Tokio, 10 Ene (Notimex).- Las empresas privadas, encargadas de descontaminar la región de Fukushima tras el desastre nuclear de marzo de 2011, muestran métodos cuestionables o incapacidad para llevar a cabo su trabajo, reveló hoy el diario japonés The Asahi Shimbun.

La limpieza de los residuos radiactivos esparcidos desde la dañada planta nuclear de Fukushima, causa del terremoto y tsunami registrados entonces, es una enorme tarea confiada a empresas privadas por el gobierno japonés.

En diciembre pasado, el rotativo envió a sus reporteros a observar durante una semana las tareas de limpieza y recuperación de residuos en 13 sitios de Fukushima, y después a la Oficina de Restauración Ambiental, que supervisa la descontaminación alrededor de la planta.
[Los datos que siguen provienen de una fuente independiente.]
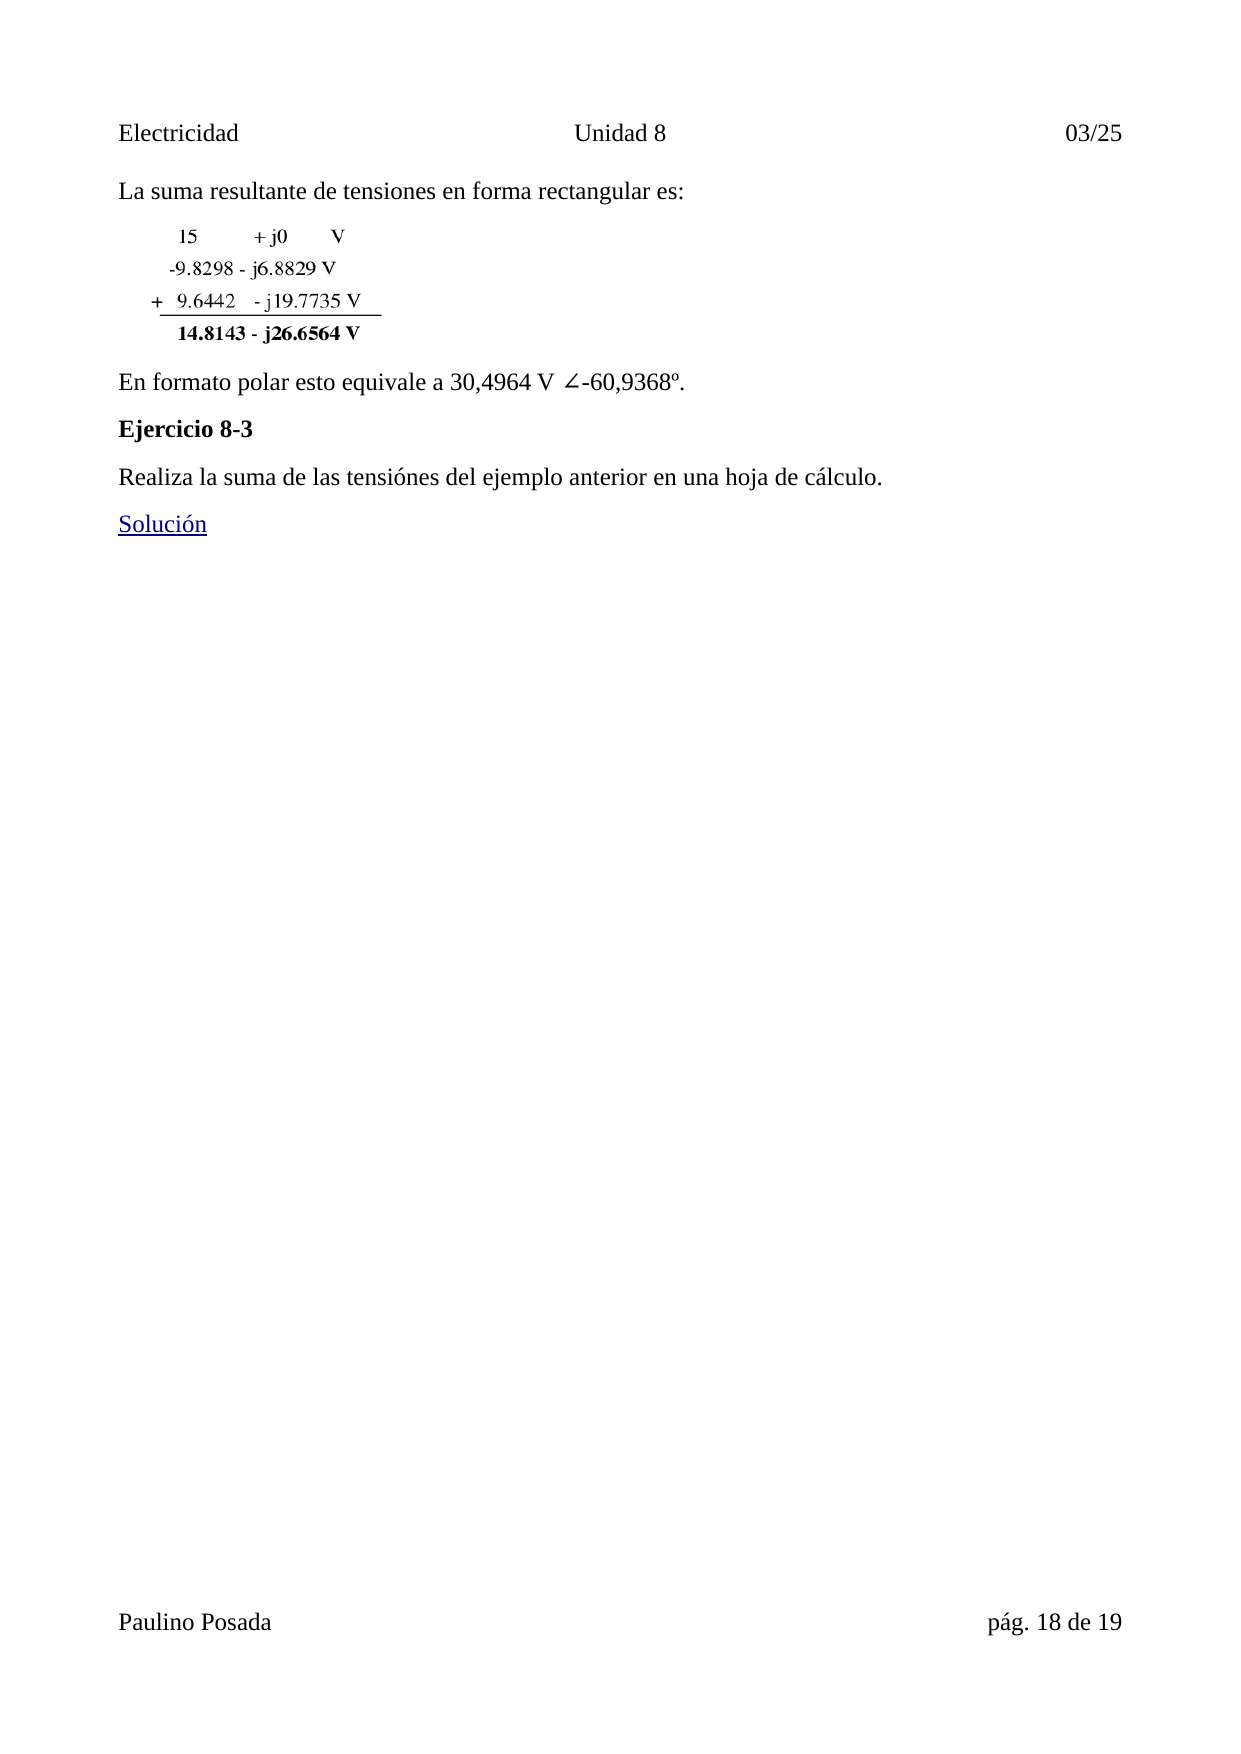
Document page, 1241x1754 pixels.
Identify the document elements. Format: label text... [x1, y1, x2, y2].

text Ejercicio 8-3 [118, 414, 1122, 443]
text En formato polar esto equivale a 30,4964 V ∠-60,9368º. [118, 367, 1122, 396]
picture [136, 223, 390, 350]
text Solución [118, 509, 1122, 538]
text Realiza la suma de las tensiónes del ejemplo anterior en una hoja de cálculo. [118, 462, 1122, 491]
text La suma resultante de tensiones en forma rectangular es: [118, 176, 1122, 205]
Durante su recorrido capturaron imágenes de los trabajos y recopilaron testimonios que evidencian la "mala calidad" del proceso de descontaminación que llevan a cabo las compañías y su incapacidad para purificar, almacenar y evacuar toneladas de materiales intoxicados.

El diario indicó que las empresas laboran bajo la presión del tiempo para reducir costos y que los mismos contratistas instruyen a los empleados a abandonar vegetación potencialmente contaminada y a no molestarse con recuperar apropiadamente el agua usada para limpiar.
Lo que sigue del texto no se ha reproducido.